I can feel Robert Dudley’s reassuring smile rather than see it. I dare not look directly anywhere but into Elizabeth’s sparkling dark eyes. “Of course, Your Majesty,” I say meekly. “And the honor is mine.”

“Remember it then,” she says nastily, and sweeps past me. I curtsey, and when I raise my head, I catch a quick sympathetic smile from Robert Dudley and a cheeky wink from Thomasina. He follows in the queen’s wake. She lingers.

“Someone’s writing a book about your sister,” she informs me. “That’s why she’s so furious with you. She’s just heard about it. Apparently, it’s going to say that your sister will be the next Queen of England. You will be sister to the queen and aunt to the next king. Fancy a dwarf just like me so close to the throne.”

“I’m nothing like you,” I say coldly.

“Oh, do you think you will be taller with a great crown on your sister’s head?” she asks, smiling. “Will her elevation make you grow? Will you rise up higher if she makes you a duchess?”

“I don’t know what you are talking about.” I turn away, but she catches at the skirt of my gown in her little square-palmed hand, so like my own.

“What is it?” I say crossly. “Let me go. D’you think we’re going to brawl in the yard like page boys?”

“There are some that would pay good money to see it,” she says cheerfully. “But I have always made my living as a miniature lady, never as a merry dwarf.”

“And I have never made my living at all,” I say grandly. “And my height has nothing to do with anything. I’ll thank you to let go of my gown.”

She lets me go, but her impertinent smile never falters. “There is a book indeed, Lady Mary,” she says shortly. “The scholars are putting it together, piece by piece. A page stolen from the chancery to show that your family was named as heir by Henry VIII, evidence of marriage to show that your line is legitimate, proof that all three of you, Lady Jane, Lady Katherine, and you, are English-born, Protestant, and royal.”

“Don’t you speak of Jane,” I say warningly.

“Buried in a coffin as big as a child’s!” she says jeeringly, and I turn on my heel and stride away, but I can hear her pattering after me, and she dodges around me and blocks my way.

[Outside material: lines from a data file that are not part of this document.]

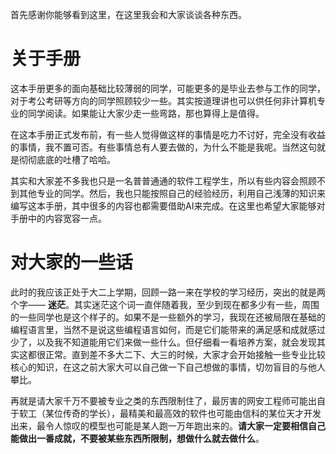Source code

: 首先感谢你能够看到这里，在这里我会和大家谈谈各种东西。

# 关于手册

这本手册更多的面向基础比较薄弱的同学，可能更多的是毕业去参与工作的同学，对于考公考研等方向的同学照顾较少一些。其实按道理讲也可以供任何非计算机专业的同学阅读。如果能让大家少走一些弯路，那也算得上是值得。

在这本手册正式发布前，有一些人觉得做这样的事情是吃力不讨好，完全没有收益的事情，我不置可否。有些事情总有人要去做的，为什么不能是我呢。当然这句就是彻彻底底的吐槽了哈哈。

其实和大家差不多我也只是一名普普通通的软件工程学生，所以有些内容会照顾不到其他专业的同学。然后，我也只能按照自己的经验经历，利用自己浅薄的知识来编写这本手册，其中很多的内容也都需要借助AI来完成。在这里也希望大家能够对手册中的内容宽容一点。


# 对大家的一些话

此时的我应该正处于大二上学期，回顾一路一来在学校的学习经历，突出的就是两个字—— **迷茫**。其实迷茫这个词一直伴随着我，至少到现在都多少有一些，周围的一些同学也是这个样子的。如果不是一些额外的学习，我现在还被局限在基础的编程语言里，当然不是说这些编程语言如何，而是它们能带来的满足感和成就感过少了，以及我不知道能用它们来做一些什么。但仔细看一看培养方案，就会发现其实这都很正常。直到差不多大二下、大三的时候，大家才会开始接触一些专业比较核心的知识，在这之前大家大可以自己做一下自己想做的事情，切勿盲目的与他人攀比。

再就是请大家千万不要被专业之类的东西限制住了，最厉害的网安工程师可能出自于软工（某位传奇的学长），最精美和最高效的软件也可能由信科的某位天才开发出来，最令人惊叹的模型也可能是某人跑一万年跑出来的。**请大家一定要相信自己能做出一番成就，不要被某些东西所限制，想做什么就去做什么**。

“You want to know the rest of this,” she tells me. “Listen, for your own good. The scholars’ reports from France and Spain all name your sister Katherine as the rightful heir. The queen is furious. If it was you commissioned the report, you’d do well to warn your clerks to make themselves scarce. You could tell your uncle to take a trip to France for his health. You’d better keep your head down and stop running off to kiss the sergeant porter.”

I bite off a gasp of shock.

“I see a lot,” she adds quickly. “You know how. Nobody pays any attention to us.”

“And why would you warn me?” I demand. “When you live in her shadow?”

“Because we’re both dwarfs,” she says bluntly. “We are both small women in a very big and dangerous world. We have a sisterhood of shortness, even if you want to deny it. So I say to you—don’t offend her. She’s furious enough with your family as it is.”

She gives me a cheeky little nod of the head, as if to drive the point home, and then she turns and skips across the yard, looking like a little girl running after a teacher, and I see the door to Elizabeth’s privy stair bang behind her.